An anomalous behavior was recently reported by the cryptocurrency investment company “StormGain” which proceeded to cancel the profits of its customers, apparently without any reason that can be considered more than valid.
Every trader who decides to invest in cryptocurrencies and every customer with a real account with the StormGain exchange must be fully aware of the high risk deriving from the undoubtedly unclear activities of the company.
StormGain profit cancellation alert
StormGain is a cryptocurrency exchange sponsored by FPM.global, the same company that also promotes other renowned online brokers such as Libertex and Forex Club.
A worrying anomaly in corporate activity has recently been reported that has resulted in the cancellation of a large amount of profits claimed by a client.
The amount declined for withdrawal by the StormGain exchange (FPM.global) was US $ 45,353.1.
Following the client’s request to withdraw the amount of USD 45353.1, StormGain inexplicably suspended any transaction and proceeded to inform the client stating that future profit will be deducted due to the inability to provide liquidity and the need to conduct transactions through the use of a counterparty.
Following the notice, StormGain contacted the customer confirming the inability to withdraw the amount of USD 45353.1 without providing any valid explanation.
Regarding the cancellation of the profit, StormGain believes that “the decision made by the company is based on the dealing desk report”, but that statement is vague, does not provide detailed and clear explanations.
Any trader who decides to invest his own funds through the use of the StormGain exchange, must be fully aware of the high level of risk he runs and carefully evaluate whether it is convenient to trust a decidedly unclear way of acting.
About Online Trading Scams
Widely widespread and used all over the world, online trading allows any trader, both experienced and novice, to invest their funds with various trading strategies in order to achieve the set goals (profits).
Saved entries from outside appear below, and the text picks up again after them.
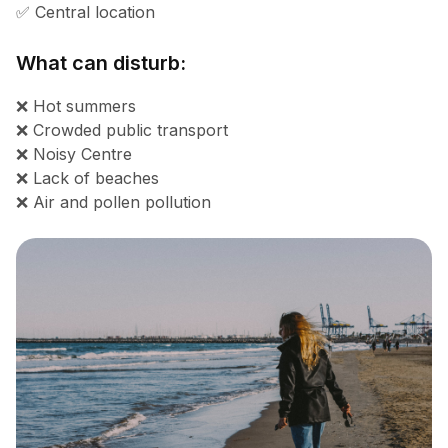
✅ Central location
What can disturb:
❌ Hot summers
❌ Crowded public transport
❌ Noisy Centre
❌ Lack of beaches
❌ Air and pollen pollution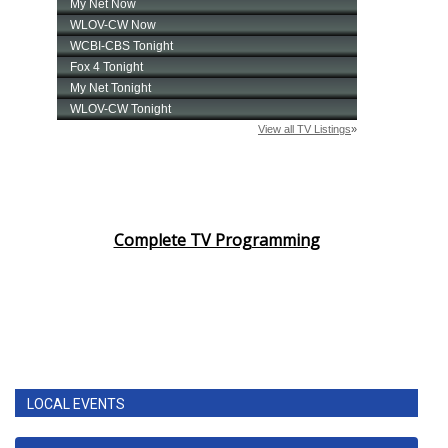
Complete TV Programming
LOCAL EVENTS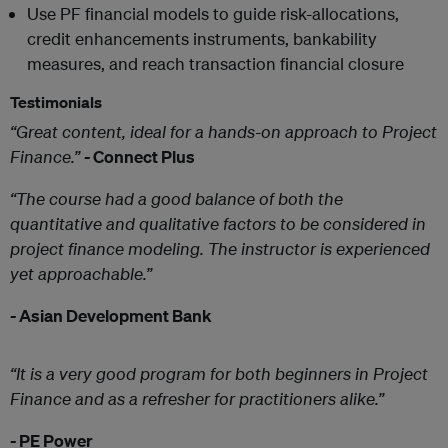
Use PF financial models to guide risk-allocations,
credit enhancements instruments, bankability
measures, and reach transaction financial closure
Testimonials
“Great content, ideal for a hands-on approach to Project
Finance.”
-
Connect Plus
“The course had a good balance of both the
quantitative and qualitative factors to be considered in
project finance modeling. The instructor is experienced
yet approachable.”
-
Asian Development Bank
“It is a very good program for both beginners in Project
Finance and as a refresher for practitioners alike.”
-
PE Power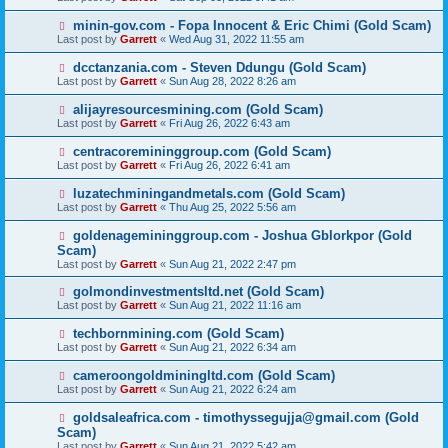
minin-gov.com - Fopa Innocent & Eric Chimi (Gold Scam)
Last post by
Garrett
«
Wed Aug 31, 2022 11:55 am
dcctanzania.com - Steven Ddungu (Gold Scam)
Last post by
Garrett
«
Sun Aug 28, 2022 8:26 am
alijayresourcesmining.com (Gold Scam)
Last post by
Garrett
«
Fri Aug 26, 2022 6:43 am
centracoremininggroup.com (Gold Scam)
Last post by
Garrett
«
Fri Aug 26, 2022 6:41 am
luzatechminingandmetals.com (Gold Scam)
Last post by
Garrett
«
Thu Aug 25, 2022 5:56 am
goldenagemininggroup.com - Joshua Gblorkpor (Gold
Scam)
Last post by
Garrett
«
Sun Aug 21, 2022 2:47 pm
golmondinvestmentsltd.net (Gold Scam)
Last post by
Garrett
«
Sun Aug 21, 2022 11:16 am
techbornmining.com (Gold Scam)
Last post by
Garrett
«
Sun Aug 21, 2022 6:34 am
cameroongoldminingltd.com (Gold Scam)
Last post by
Garrett
«
Sun Aug 21, 2022 6:24 am
goldsaleafrica.com - timothyssegujja@gmail.com (Gold
Scam)
Last post by
Garrett
«
Sun Aug 21, 2022 5:42 am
But like in any other business environment, trading also hides pitfalls and dangers that could cause unpleasant inconveniences.
Forex Trading is undoubtedly the largest online investment financial market, open 24 hours a day, available to any investor with an online real account.
One of the main problems that afflict online trading lies among a wide range of financial brokers (online) that through websites allow anyone (even novice traders, new to the world of investments) to be followed by a broker either via the web and by telephone. And it is precisely in these cases that unpleasant inconveniences resulting from a high risk of scams could occur. Often the scammers offer extremely advantageous trading conditions with a hypothetical almost non-existent risk of loss, thus convincing the trader to invest ever-higher sums.
Immediately after, the trader will see yields drop drastically and to reduce losses to a minimum he will be forced to invest even more capital, and in case of profits, he will have to pay alleged taxes that block the payment of earnings.
This illicit and illegal modus operandi is exercised by fictitious companies that do not present any regulation, for a relatively short period of time, until the disappearance of the broker and the invested money now lost.
In the world, there are various bodies that guarantee the work of online brokers, such as the Financial Conduct Authority (FCA), the AMF, Cysec, which provide a register of regulated brokers and also a detailed list of companies to avoid. If after carrying out a scrupulous analysis, the trader decides to invest in the stock market, or simply proceed with online purchases, he will have to choose the payment method to be used with the same prudence and attention. And in these cases the least common payment method is undoubtedly the bank transfer.
Payments by credit card, on the other hand, are extremely efficient and safe, allowing in certain circumstances to dispute the charges and possibly recover the sum paid. In fact, immediately after having found and explained in great detail the reasons for the dispute, it will be possible to proceed with the operation concerning any reimbursement.
When the trader holding the debit / credit card can consider the disputed transaction to be the result of fraud, he can use the competent authorities in order to have the refund. As for the reimbursements in the event of a bank transfer, the reimbursement procedures will be much slower and will rarely be successful.
Regulatory bodies around the world are fully aware of the importance of ensuring that banks carry out scrupulous checks and procedures to get to know their customers, in order to minimize any risk deriving from any type of fraud.
In the absence of these essential procedures, banks could run serious legal risks, and be accused of mismanagement of the security and control of their customers’ activities which could be illegal.